Grace creates what we can never educate, legislate, or regulate. Gospel freedom is not the same as American freedom.
In America, as of now, you have the freedom to pray and to own a firearm. In America, as of now, you may not have the freedom to choose whether to carry a pregnancy full-term. And, in certain places, you cannot operate in total freedom if you have chosen to be unvaccinated against COVID-19.
America regulates your freedom based on its democratic ideals and systems.
It’s a deception of Christian nationalism to fuse gospel freedom into American freedom. Peter and Paul were addressing the new creations we become in Christ when they wrote letters to churches in the first century about how to live freely (Romans 6.6-14; Galatians 5.13-14; 1 Peter 2.16). Christ followers in those churches were regulated by the Roman government like we are regulated by the American government.
The freedom we have in the gospel is not the freedom we have as Americans.
So, as people liberated by the gospel and re-created in Christ, what are we to do with our gospel freedom in America?

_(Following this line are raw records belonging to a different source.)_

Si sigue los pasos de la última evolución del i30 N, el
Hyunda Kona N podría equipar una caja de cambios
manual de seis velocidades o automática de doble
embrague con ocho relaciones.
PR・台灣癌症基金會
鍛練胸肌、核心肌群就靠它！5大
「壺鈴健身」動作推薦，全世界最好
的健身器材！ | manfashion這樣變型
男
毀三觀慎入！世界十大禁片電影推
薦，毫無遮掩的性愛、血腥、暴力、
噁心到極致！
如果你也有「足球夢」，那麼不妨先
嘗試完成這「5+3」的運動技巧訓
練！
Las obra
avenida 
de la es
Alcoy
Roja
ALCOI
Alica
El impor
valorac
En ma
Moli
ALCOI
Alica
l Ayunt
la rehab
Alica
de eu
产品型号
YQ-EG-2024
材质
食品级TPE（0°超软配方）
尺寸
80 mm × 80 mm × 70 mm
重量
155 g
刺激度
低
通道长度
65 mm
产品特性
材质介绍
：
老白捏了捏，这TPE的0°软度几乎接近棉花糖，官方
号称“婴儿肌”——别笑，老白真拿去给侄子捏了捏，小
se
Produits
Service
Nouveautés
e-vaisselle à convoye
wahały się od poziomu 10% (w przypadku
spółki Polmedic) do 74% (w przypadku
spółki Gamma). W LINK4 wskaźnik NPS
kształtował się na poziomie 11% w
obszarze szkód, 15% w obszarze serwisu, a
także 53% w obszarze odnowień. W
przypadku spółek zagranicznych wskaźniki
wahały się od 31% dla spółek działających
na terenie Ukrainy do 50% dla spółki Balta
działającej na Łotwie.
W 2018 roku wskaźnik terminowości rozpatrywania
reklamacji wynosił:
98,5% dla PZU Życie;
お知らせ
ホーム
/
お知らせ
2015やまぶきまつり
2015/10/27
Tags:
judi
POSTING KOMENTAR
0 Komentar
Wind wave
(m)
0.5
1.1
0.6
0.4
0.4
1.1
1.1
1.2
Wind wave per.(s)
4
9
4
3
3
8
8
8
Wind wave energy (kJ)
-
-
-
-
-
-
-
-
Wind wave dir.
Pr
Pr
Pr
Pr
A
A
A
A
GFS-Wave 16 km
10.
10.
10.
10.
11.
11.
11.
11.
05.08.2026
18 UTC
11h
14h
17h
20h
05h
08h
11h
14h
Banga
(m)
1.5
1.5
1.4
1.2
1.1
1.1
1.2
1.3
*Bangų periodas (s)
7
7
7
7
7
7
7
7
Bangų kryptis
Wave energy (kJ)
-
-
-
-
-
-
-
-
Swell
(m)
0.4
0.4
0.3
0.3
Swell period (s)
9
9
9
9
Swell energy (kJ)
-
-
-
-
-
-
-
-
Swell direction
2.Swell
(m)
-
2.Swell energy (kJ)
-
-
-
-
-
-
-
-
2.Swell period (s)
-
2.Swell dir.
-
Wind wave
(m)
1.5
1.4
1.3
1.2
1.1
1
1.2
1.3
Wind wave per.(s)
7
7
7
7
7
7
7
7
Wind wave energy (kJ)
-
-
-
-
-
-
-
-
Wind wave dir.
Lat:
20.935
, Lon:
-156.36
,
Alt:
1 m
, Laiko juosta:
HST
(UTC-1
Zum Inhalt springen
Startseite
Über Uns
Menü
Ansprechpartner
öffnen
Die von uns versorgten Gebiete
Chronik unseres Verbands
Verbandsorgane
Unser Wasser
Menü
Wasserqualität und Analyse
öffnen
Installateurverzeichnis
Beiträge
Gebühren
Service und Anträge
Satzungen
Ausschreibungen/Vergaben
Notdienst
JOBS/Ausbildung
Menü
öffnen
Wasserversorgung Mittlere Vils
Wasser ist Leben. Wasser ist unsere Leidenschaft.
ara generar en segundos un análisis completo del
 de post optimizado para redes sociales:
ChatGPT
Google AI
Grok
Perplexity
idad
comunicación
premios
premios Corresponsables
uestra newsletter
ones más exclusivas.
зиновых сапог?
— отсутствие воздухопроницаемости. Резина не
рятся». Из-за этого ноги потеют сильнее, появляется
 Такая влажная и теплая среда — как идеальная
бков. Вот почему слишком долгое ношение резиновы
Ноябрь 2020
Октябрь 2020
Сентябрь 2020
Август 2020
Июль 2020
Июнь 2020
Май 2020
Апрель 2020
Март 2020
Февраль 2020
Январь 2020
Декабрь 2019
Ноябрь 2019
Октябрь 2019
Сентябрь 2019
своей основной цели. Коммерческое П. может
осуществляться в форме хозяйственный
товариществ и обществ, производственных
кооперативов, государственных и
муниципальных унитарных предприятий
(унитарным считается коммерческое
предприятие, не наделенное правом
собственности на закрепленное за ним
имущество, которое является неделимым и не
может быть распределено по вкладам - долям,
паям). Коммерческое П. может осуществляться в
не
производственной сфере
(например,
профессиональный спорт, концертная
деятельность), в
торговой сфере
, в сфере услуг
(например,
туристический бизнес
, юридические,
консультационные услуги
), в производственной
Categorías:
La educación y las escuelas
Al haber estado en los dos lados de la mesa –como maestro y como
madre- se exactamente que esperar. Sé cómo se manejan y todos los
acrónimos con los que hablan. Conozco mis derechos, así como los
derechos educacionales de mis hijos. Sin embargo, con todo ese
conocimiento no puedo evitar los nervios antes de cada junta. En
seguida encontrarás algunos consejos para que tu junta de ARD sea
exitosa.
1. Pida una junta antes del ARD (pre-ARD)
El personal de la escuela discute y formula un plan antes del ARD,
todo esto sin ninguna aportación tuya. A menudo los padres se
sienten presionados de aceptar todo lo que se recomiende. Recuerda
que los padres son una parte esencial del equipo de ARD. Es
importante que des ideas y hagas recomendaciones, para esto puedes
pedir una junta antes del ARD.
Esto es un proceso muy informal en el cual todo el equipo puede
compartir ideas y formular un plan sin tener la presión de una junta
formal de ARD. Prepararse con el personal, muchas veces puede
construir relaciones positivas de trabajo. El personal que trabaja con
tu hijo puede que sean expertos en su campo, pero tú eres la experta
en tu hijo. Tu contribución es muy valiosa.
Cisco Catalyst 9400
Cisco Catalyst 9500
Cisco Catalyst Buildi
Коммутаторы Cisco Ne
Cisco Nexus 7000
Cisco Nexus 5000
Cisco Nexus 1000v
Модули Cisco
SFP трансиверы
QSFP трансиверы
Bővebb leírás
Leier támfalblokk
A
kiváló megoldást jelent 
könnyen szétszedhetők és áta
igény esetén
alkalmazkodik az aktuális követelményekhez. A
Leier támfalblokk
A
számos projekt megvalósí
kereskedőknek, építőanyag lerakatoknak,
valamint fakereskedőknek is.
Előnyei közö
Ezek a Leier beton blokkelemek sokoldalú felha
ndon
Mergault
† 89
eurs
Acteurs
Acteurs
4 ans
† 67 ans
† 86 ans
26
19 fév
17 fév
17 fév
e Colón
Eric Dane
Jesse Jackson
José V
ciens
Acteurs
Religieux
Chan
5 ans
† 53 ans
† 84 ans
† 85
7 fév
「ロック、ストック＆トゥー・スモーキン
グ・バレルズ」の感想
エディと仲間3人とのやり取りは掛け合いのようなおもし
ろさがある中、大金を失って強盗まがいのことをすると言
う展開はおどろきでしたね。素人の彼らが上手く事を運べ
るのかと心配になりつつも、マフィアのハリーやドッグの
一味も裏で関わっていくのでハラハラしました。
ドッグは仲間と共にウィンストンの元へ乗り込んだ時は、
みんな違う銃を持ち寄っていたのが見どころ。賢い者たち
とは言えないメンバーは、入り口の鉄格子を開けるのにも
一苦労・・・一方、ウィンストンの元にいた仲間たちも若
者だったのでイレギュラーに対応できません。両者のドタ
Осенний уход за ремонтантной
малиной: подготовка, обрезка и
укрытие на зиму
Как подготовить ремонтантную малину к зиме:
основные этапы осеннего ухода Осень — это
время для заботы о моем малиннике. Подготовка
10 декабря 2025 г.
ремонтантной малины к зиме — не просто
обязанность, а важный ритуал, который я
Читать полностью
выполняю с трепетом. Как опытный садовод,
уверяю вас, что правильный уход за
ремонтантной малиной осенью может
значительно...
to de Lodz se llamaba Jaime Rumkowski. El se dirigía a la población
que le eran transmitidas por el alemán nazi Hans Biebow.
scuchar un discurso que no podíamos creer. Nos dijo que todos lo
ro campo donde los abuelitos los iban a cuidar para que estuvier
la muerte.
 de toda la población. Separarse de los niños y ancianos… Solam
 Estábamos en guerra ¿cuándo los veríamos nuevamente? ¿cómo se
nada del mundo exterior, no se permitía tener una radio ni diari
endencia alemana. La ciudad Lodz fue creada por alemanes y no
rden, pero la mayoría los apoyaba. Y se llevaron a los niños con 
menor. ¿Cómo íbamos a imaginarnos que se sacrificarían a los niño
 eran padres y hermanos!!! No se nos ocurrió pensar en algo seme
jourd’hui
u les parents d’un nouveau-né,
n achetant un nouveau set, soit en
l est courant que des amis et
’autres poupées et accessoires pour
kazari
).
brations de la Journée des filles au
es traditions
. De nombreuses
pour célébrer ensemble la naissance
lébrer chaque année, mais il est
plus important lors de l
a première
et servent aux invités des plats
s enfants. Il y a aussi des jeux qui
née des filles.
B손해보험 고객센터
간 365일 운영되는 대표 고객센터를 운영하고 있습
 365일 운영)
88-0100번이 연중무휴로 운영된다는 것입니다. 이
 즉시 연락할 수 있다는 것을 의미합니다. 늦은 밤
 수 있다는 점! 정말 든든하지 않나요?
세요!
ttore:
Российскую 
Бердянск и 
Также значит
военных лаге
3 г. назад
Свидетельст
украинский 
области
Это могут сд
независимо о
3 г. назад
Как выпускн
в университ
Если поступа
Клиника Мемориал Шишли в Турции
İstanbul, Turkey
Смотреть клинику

Paul says not to use gracious freedom to indulge in sin and fleshliness, but instead to use it to serve one another in love. Peter says not to use it as a cover-up for evil, but instead to allow it to motivate our service to all mankind.
The gospel frees us to love and serve others.
The gospel frees us to love and serve those who are pro-life and those who are pro-choice. The gospel frees us to love and serve those who are pro-guns and those who are anti-guns. The gospel frees us to love and serve those who are pro-masks/vaccinations and those who are against masks and vaccinations.
The gospel does not legislate and regulate, the gospel creates. The fruit of the gospel is love and service.
America requires regulation to maintain order. Laws must exist to enable democracy. Democracy, by its nature and design, will continue to create tensions and conflicts among our populace.
What if Christians became peacemakers within these turbulent scenarios rather than taking sides against one another? What if we recognized our gospel freedoms superseded our American freedoms and bound us to a higher order of love and service?
If we’ve been made free by Christ, let us never succumb to the belief that America is our highest ideal. Let us love and serve all people as Christ followers (who happen to live in America).